(Extracted records)
┌────────

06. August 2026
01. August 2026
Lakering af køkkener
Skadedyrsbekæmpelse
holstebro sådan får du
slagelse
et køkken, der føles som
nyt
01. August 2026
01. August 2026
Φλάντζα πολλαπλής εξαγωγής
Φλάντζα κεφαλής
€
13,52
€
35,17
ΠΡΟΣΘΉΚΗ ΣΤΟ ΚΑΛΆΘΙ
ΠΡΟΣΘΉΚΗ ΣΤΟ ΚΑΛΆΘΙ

└────────
┌────────

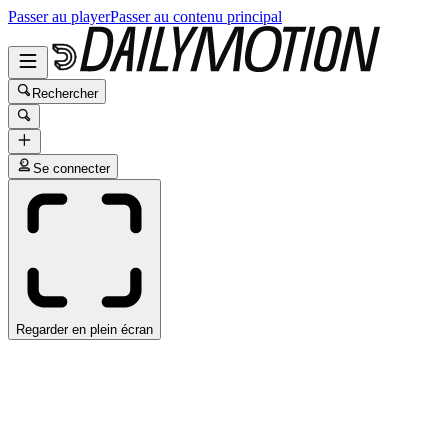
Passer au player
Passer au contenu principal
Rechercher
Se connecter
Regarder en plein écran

└────────
┌────────

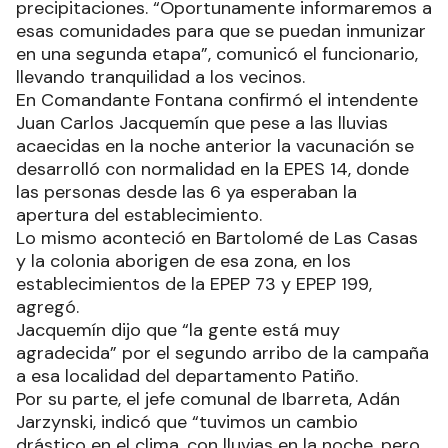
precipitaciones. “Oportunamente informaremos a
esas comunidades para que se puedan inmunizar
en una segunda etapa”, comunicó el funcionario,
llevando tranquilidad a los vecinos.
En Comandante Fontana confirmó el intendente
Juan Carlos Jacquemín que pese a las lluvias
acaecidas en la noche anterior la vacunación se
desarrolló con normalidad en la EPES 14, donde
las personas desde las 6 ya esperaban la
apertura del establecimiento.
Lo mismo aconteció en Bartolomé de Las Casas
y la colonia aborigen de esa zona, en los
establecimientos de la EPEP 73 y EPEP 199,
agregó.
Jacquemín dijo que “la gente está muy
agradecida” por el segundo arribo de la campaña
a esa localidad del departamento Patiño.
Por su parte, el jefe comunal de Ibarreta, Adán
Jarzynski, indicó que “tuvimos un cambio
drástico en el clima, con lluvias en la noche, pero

└────────

REQUIRED ACTION ▸ In the data above, find each line that has the word "noche" and copy it out.

EXERCISE ANSWER ▸
acaecidas en la noche anterior la vacunación se
drástico en el clima, con lluvias en la noche, pero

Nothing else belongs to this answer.